┌─ Records for processing
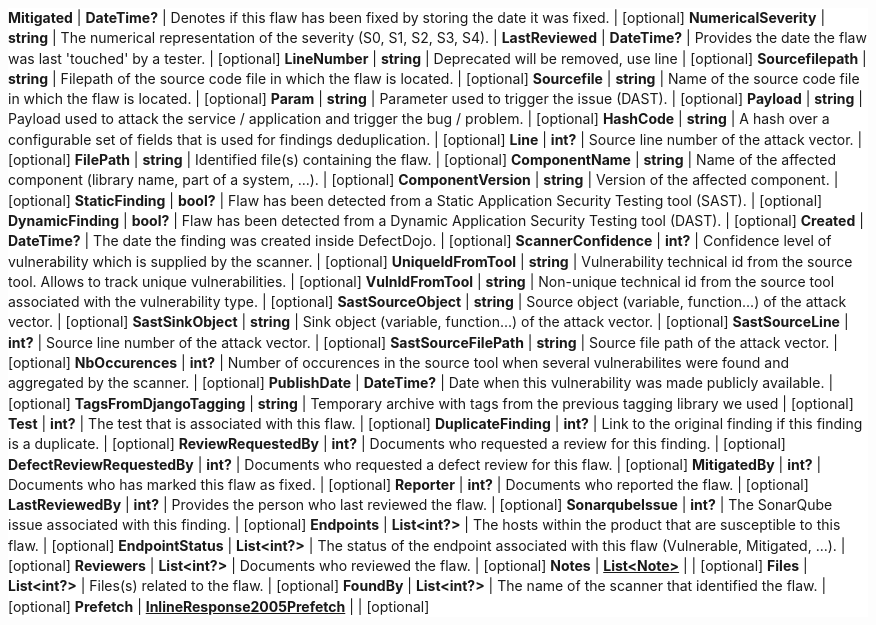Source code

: **Mitigated** | **DateTime?** | Denotes if this flaw has been fixed by storing the date it was fixed. | [optional] 
**NumericalSeverity** | **string** | The numerical representation of the severity (S0, S1, S2, S3, S4). | 
**LastReviewed** | **DateTime?** | Provides the date the flaw was last &#39;touched&#39; by a tester. | [optional] 
**LineNumber** | **string** | Deprecated will be removed, use line | [optional] 
**Sourcefilepath** | **string** | Filepath of the source code file in which the flaw is located. | [optional] 
**Sourcefile** | **string** | Name of the source code file in which the flaw is located. | [optional] 
**Param** | **string** | Parameter used to trigger the issue (DAST). | [optional] 
**Payload** | **string** | Payload used to attack the service / application and trigger the bug / problem. | [optional] 
**HashCode** | **string** | A hash over a configurable set of fields that is used for findings deduplication. | [optional] 
**Line** | **int?** | Source line number of the attack vector. | [optional] 
**FilePath** | **string** | Identified file(s) containing the flaw. | [optional] 
**ComponentName** | **string** | Name of the affected component (library name, part of a system, ...). | [optional] 
**ComponentVersion** | **string** | Version of the affected component. | [optional] 
**StaticFinding** | **bool?** | Flaw has been detected from a Static Application Security Testing tool (SAST). | [optional] 
**DynamicFinding** | **bool?** | Flaw has been detected from a Dynamic Application Security Testing tool (DAST). | [optional] 
**Created** | **DateTime?** | The date the finding was created inside DefectDojo. | [optional] 
**ScannerConfidence** | **int?** | Confidence level of vulnerability which is supplied by the scanner. | [optional] 
**UniqueIdFromTool** | **string** | Vulnerability technical id from the source tool. Allows to track unique vulnerabilities. | [optional] 
**VulnIdFromTool** | **string** | Non-unique technical id from the source tool associated with the vulnerability type. | [optional] 
**SastSourceObject** | **string** | Source object (variable, function...) of the attack vector. | [optional] 
**SastSinkObject** | **string** | Sink object (variable, function...) of the attack vector. | [optional] 
**SastSourceLine** | **int?** | Source line number of the attack vector. | [optional] 
**SastSourceFilePath** | **string** | Source file path of the attack vector. | [optional] 
**NbOccurences** | **int?** | Number of occurences in the source tool when several vulnerabilites were found and aggregated by the scanner. | [optional] 
**PublishDate** | **DateTime?** | Date when this vulnerability was made publicly available. | [optional] 
**TagsFromDjangoTagging** | **string** | Temporary archive with tags from the previous tagging library we used | [optional] 
**Test** | **int?** | The test that is associated with this flaw. | [optional] 
**DuplicateFinding** | **int?** | Link to the original finding if this finding is a duplicate. | [optional] 
**ReviewRequestedBy** | **int?** | Documents who requested a review for this finding. | [optional] 
**DefectReviewRequestedBy** | **int?** | Documents who requested a defect review for this flaw. | [optional] 
**MitigatedBy** | **int?** | Documents who has marked this flaw as fixed. | [optional] 
**Reporter** | **int?** | Documents who reported the flaw. | [optional] 
**LastReviewedBy** | **int?** | Provides the person who last reviewed the flaw. | [optional] 
**SonarqubeIssue** | **int?** | The SonarQube issue associated with this finding. | [optional] 
**Endpoints** | **List&lt;int?&gt;** | The hosts within the product that are susceptible to this flaw. | [optional] 
**EndpointStatus** | **List&lt;int?&gt;** | The status of the endpoint associated with this flaw (Vulnerable, Mitigated, ...). | [optional] 
**Reviewers** | **List&lt;int?&gt;** | Documents who reviewed the flaw. | [optional] 
**Notes** | [**List&lt;Note&gt;**](Note.md) |  | [optional] 
**Files** | **List&lt;int?&gt;** | Files(s) related to the flaw. | [optional] 
**FoundBy** | **List&lt;int?&gt;** | The name of the scanner that identified the flaw. | [optional] 
**Prefetch** | [**InlineResponse2005Prefetch**](InlineResponse2005Prefetch.md) |  | [optional]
└─
§ **Problem description**
Go back to the listing above. Copy word for word the lines from the one with "containing the flaw. | [optional]" through the one with "system, ...). | [optional]", and nothing more.

§ **Result of the task**
**FilePath** | **string** | Identified file(s) containing the flaw. | [optional] 
**ComponentName** | **string** | Name of the affected component (library name, part of a system, ...). | [optional] 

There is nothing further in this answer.